### Job item
Output the data below exactly, without images.

### Task input
··········
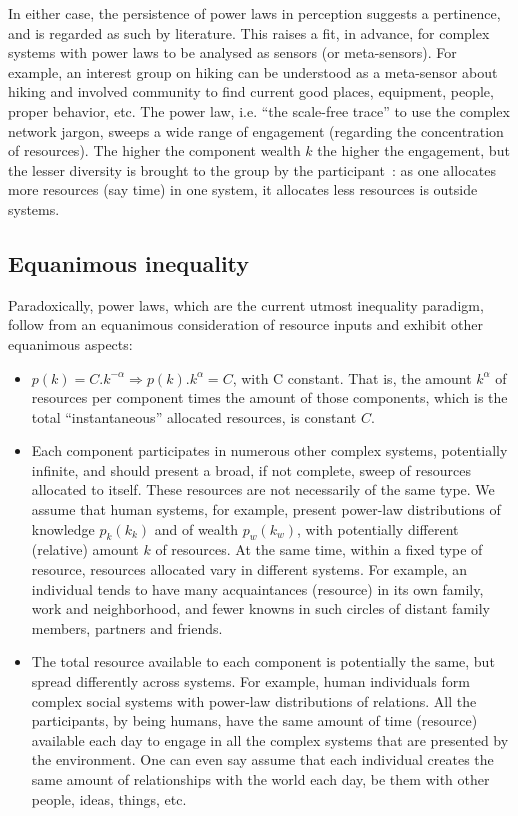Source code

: \documentclass[a4paper, 11pt]{article} %
\begin{document}
In either case, the persistence of power laws in perception
suggests a pertinence, and is regarded as such by literature.
This raises
a fit, in advance, for complex systems with power laws
to be analysed as sensors (or meta-sensors).
For example, an interest group on hiking can be understood as
a meta-sensor about hiking and involved community to find current good
places, equipment, people, proper behavior, etc.
The power law, i.e. ``the scale-free trace'' to use
the complex network jargon, sweeps a wide
range of engagement (regarding the concentration of resources).
The higher the component wealth $k$ the higher the engagement,
but the lesser diversity is brought to the group
by the participant~\cite{tStable}: 
as one allocates more resources (say time)
in one system,
it allocates less resources is outside systems.

\subsection{Equanimous inequality}
Paradoxically, power laws, which are the 
current utmost inequality paradigm,
follow from an equanimous consideration
of resource inputs
and exhibit other equanimous aspects:
\begin{itemize}
	\item $p(k)=C.k^{-\alpha} \Rightarrow p(k).k^{\alpha}=C$, with C constant. That is, the amount $k^\alpha$ of resources per component times the amount of those components, which is the total ``instantaneous'' allocated resources, is constant $C$.
	\item Each component participates in numerous other complex systems, potentially infinite, and should present a broad, if not complete, sweep of resources allocated to itself.
		These resources are not necessarily of the same type. We assume that human systems, for example, present power-law distributions of knowledge $p_k(k_k)$ and of wealth $p_w(k_w)$, with potentially different (relative) amount $k$ of resources. At the same time, within a fixed type of resource, resources allocated vary in  different systems. For example, an individual tends to have many acquaintances (resource) in its own family, work and neighborhood, and fewer knowns in such circles of distant family members, partners and friends.
	\item The total resource available to each component is potentially the same, but spread differently across systems. For example, human individuals form complex social systems with power-law distributions of relations. All the participants, by being humans, have the same amount of time (resource) available each day to engage in all the complex systems that are presented by the environment. One can even say assume that each individual creates the same amount of relationships with the world each day, be them with other people, ideas, things, etc. 
\end{itemize}
\end{document}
··········
### Expected output
Source code

: \documentclass[a4paper, 11pt]{article} %
\begin{document}
In either case, the persistence of power laws in perception
suggests a pertinence, and is regarded as such by literature.
This raises
a fit, in advance, for complex systems with power laws
to be analysed as sensors (or meta-sensors).
For example, an interest group on hiking can be understood as
a meta-sensor about hiking and involved community to find current good
places, equipment, people, proper behavior, etc.
The power law, i.e. ``the scale-free trace'' to use
the complex network jargon, sweeps a wide
range of engagement (regarding the concentration of resources).
The higher the component wealth $k$ the higher the engagement,
but the lesser diversity is brought to the group
by the participant~\cite{tStable}: 
as one allocates more resources (say time)
in one system,
it allocates less resources is outside systems.

\subsection{Equanimous inequality}
Paradoxically, power laws, which are the 
current utmost inequality paradigm,
follow from an equanimous consideration
of resource inputs
and exhibit other equanimous aspects:
\begin{itemize}
	\item $p(k)=C.k^{-\alpha} \Rightarrow p(k).k^{\alpha}=C$, with C constant. That is, the amount $k^\alpha$ of resources per component times the amount of those components, which is the total ``instantaneous'' allocated resources, is constant $C$.
	\item Each component participates in numerous other complex systems, potentially infinite, and should present a broad, if not complete, sweep of resources allocated to itself.
		These resources are not necessarily of the same type. We assume that human systems, for example, present power-law distributions of knowledge $p_k(k_k)$ and of wealth $p_w(k_w)$, with potentially different (relative) amount $k$ of resources. At the same time, within a fixed type of resource, resources allocated vary in  different systems. For example, an individual tends to have many acquaintances (resource) in its own family, work and neighborhood, and fewer knowns in such circles of distant family members, partners and friends.
	\item The total resource available to each component is potentially the same, but spread differently across systems. For example, human individuals form complex social systems with power-law distributions of relations. All the participants, by being humans, have the same amount of time (resource) available each day to engage in all the complex systems that are presented by the environment. One can even say assume that each individual creates the same amount of relationships with the world each day, be them with other people, ideas, things, etc. 
\end{itemize}
\end{document}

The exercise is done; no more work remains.